The goal of OSSI is to support scientists at Janelia to create, extend, maintain and/or document user-friendly and developer-friendly open source software
Open-source code and software are immensely important to progress in all
areas of science. Sharing code allows the same analyses to be performed
across labs, facilitates wide-spread use of computational tools that are
increasingly important in biology, and enables for different groups to
build on top of others’ achievements. Additionally, the transparency
that open-source code provides creates trust in results produced by
scientific software.
The challenge at Janelia is not to convince researchers that they should
share their code but to help them do this as efficiently and productively
as possible. Importantly, sharing code successfully requires more than just
releasing it as-is under an open license. Only well-designed and well-documented
code is easy to reuse or modify for new applications by other developers
(developer-friendly), which usually constitutes significant efforts. Similarly
hard is the design of intuitive user interfaces that allow scientists without
expert knowledge of the underlying algorithms to use the software (user-friendly).
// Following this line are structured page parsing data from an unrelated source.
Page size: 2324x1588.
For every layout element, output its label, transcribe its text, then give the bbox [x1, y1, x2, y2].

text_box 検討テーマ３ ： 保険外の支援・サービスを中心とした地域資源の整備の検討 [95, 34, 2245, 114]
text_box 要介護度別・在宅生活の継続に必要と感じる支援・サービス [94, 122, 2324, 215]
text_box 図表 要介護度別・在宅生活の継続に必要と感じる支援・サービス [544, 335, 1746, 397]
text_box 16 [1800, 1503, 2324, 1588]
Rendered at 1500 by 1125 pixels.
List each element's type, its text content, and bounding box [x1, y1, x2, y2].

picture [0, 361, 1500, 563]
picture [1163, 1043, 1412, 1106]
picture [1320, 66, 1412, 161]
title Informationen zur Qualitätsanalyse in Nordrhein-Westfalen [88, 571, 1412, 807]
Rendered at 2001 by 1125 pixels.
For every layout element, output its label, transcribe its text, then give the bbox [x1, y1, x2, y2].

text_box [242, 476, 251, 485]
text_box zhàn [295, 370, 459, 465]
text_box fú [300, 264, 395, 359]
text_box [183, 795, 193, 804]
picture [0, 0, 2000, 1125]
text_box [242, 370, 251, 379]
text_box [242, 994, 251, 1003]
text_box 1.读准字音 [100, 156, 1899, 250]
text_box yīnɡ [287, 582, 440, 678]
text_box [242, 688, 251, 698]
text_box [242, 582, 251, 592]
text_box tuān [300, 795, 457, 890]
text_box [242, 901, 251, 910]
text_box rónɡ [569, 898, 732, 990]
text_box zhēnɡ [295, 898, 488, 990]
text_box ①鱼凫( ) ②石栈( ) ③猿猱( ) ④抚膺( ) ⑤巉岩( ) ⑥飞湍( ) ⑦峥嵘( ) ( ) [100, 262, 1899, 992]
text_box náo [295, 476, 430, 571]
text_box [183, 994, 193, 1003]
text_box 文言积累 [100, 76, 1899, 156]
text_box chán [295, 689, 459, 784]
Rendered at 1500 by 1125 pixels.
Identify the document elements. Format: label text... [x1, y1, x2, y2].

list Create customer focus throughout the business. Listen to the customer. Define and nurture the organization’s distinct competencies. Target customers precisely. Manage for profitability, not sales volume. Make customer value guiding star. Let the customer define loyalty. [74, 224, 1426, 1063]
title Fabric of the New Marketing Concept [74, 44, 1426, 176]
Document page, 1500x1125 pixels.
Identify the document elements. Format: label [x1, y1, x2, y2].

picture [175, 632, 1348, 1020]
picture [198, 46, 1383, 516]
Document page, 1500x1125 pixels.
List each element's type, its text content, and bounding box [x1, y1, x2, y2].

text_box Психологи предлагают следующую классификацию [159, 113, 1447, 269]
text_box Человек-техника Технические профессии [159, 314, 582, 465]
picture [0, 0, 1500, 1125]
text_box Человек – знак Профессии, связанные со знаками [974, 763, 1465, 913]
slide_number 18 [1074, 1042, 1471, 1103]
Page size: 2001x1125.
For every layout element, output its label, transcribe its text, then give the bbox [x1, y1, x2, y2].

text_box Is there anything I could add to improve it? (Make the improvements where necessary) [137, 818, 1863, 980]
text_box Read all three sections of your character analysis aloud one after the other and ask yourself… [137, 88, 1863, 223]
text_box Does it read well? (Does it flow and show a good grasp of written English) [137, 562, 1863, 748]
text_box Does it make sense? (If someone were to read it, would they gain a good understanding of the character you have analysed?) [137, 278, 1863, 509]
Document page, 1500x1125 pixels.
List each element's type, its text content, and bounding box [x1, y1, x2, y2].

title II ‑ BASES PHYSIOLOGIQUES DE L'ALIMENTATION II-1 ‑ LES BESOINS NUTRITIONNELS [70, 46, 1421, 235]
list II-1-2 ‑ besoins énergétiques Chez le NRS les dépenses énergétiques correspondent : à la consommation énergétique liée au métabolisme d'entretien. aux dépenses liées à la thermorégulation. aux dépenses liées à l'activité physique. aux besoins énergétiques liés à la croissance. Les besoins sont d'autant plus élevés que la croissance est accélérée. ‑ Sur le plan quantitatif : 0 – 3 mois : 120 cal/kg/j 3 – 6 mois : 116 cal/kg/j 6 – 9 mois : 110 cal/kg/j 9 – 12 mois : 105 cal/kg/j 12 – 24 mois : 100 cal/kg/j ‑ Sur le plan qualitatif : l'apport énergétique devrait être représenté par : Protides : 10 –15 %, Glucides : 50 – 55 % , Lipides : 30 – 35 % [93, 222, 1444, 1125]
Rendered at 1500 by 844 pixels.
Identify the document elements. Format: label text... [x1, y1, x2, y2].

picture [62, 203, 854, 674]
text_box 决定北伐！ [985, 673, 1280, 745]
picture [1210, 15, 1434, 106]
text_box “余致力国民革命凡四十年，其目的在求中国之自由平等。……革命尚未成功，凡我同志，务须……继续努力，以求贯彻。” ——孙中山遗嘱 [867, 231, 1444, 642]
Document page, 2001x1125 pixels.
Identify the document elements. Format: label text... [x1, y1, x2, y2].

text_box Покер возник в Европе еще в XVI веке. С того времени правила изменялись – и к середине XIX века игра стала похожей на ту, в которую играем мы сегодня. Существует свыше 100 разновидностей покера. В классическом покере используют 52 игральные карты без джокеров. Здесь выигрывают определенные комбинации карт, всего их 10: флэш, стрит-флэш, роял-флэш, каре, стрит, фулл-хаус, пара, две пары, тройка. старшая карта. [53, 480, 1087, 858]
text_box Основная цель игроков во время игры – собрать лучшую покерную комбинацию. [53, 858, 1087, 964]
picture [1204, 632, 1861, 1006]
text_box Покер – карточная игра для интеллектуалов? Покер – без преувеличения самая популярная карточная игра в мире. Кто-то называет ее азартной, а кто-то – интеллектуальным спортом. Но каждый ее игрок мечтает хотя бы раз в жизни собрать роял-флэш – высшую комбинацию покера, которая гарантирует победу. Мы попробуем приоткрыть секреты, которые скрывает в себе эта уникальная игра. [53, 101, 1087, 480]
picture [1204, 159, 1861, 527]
Additionally, sustained long-term effort is often required to support such
code and software over its lifetime — providing user support, fixing bugs,
and maintaining the code. These efforts are not yet reliably recognized as
part of scientists’ career-related work, particularly outside of Janelia,
although they can easily take the majority of time spent on any project involving
software. This forces many scientists to carefully balance between creating
widely useful code/software and moving on to the next project. Therefore,
the Computation & Theory (C&T) research area and Scientific Computing Software (SciCompSoft) created the Open Science Software Initiative (OSSI) to support Janelia researchers in their efforts to create impactful open
source software.
Call for projects
We invite proposals for Open-Source Software projects from scientists at Janelia. The aim of a proposal should generally be to develop, maintain and/or document developer-friendly, user-friendly code that promises to have a significant impact on the community.
OSSI Project Lifecycle
OSSI project proposals enter in a Proposed state and after being evaluated are either moved to Accepted state or rejected (see diagram below). Proposals for otherwise great projects may be rejected due of lack of funding, or because they don't meet criteria for being considered ideal open science projects. In such cases, Scientific Computing Software can still help develop the project if alternative funding is identified. After moving to the Accepted state, Scientific Computing Software will attempt to find software developers to work on the project, either from within the department, or by hiring contractors. Once developers are identified, the project will move to Active Development. During this phase, the goals of the project proposal will be iterated until completion. Once the proposal goals are achieved, the project will move to Maintenance state, which provides minimal ongoing support for the project such as critical bug fixes and dependency updates. A project may be moved back to Active Development if additional features are needed and funding is available. If a project's usefulness to the open science community declines, it may be moved to a Graceful End state which signifies a closing of OSSI involvement with the project. This may involve a hand-off or project archival. All of these lifecycle decisions are made in close collaboration with the project owners.
The phases of an OSSI-funded project.
Details
The creation of OSSI in 2022 was encouraged by the strong open science community at Janelia. The specifics were finalized by Kristin Branson, Reed George, Wyatt Korff, Stephan Preibisch, Konrad Rokicki, Stephan Saalfeld, and Ron Vale. OSSI is funded through the Technology and Open Science Center fund (SciCompSoft internal funding) with strong support from Wyatt Korff (project teams), Reed George (Scientific Operations), the Saalfeld lab, and Ron Vale (who was executive director of Janelia at the time OSSI was created).